Ziel des Konzepts ist es, die Biodiversität auf der Gemarkung zu erhöhen. „Wir wollen eine größere Artenvielfalt“, sagte Andreas Fallert, Geschäftsführer des LEV. Dies bedeute dann aber eben auch, Abwägungsentscheidungen zu treffen. Man müsse sich dabei überlegen, welche Zielarten man fördern wolle. Die Biotopverbundplanung sehe vor, sich auf gefährdete Arten zu konzentrieren – und eben nicht auf solche, die es quasi noch zu Hauf gebe und die mit manchen Begebenheiten auch leichter zurechtkommen. Dass der ein oder andere Eingriff dabei brutal wirke, sei verständlich, aber die Maßnahmen gerechtfertigt. Im Falle des besagten Geländes könne man davon ausgehen, dass „die Artenvielfalt jetzt schon um 30 bis 40 Prozent zugenommen haben müsste“, sagte Fallert.
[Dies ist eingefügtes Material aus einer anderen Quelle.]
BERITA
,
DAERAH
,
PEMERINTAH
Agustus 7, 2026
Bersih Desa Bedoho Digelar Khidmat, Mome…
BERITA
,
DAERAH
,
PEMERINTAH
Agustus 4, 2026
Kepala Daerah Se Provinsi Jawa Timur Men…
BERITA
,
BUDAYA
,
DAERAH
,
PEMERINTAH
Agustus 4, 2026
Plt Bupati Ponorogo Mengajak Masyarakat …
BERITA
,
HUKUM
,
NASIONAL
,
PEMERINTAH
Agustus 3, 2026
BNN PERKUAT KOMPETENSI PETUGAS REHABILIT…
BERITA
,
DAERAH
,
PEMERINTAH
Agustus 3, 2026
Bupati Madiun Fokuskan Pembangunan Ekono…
Er sah sich jedoch dennoch weiterhin der Kritik von Christel Staudenmaier ausgesetzt. „Im nicht-öffentlichen Teil im Dezember habe ich gesagt, dass die Planung unterirdisch ist, denn das, was wir in den 20 Minuten davor bei der Präsentation gehört hatten war: Streuobstwiesen, Streuobstwiesen, Streuobstwiesen.“ Sie wolle mehr Vorschläge, mehr Vielfalt.

Bürgermeister nimmt die Diskussion positiv auf und Anregungen mit

Das sowie alle Kritik will Bürgermeister Ralf Trettner mit in die weiteren Planungen nehmen. Nachdem er den Disput meist still verfolgte, machte er am Ende klar: „Sie bezeichnen es als schlechtes Handeln der Verwaltung. Aber man kann es auch so sehen: Wenn jedes Mal bei einem schlechten Verwaltungshandeln etwas so Produktives herausspringt und dies zu so einer konstruktiven Diskussion führt, dann machen wir gerne noch ein paar mehr Fehler.“

Bis Herbst soll nun eine grobe Kostenschätzung der geplanten Projekte erstellt werden, außerdem sollen die Maßnahmen mit der unteren Naturschutzbehörde abgestimmt werden. Des Weiteren sollen die Öffentlichkeit und die Landwirte mit einbezogen werden. Im Herbst sollen dann erste Maßnahmen beschlossen werden – diesem Plan stimmt das Gremium einstimmig zu.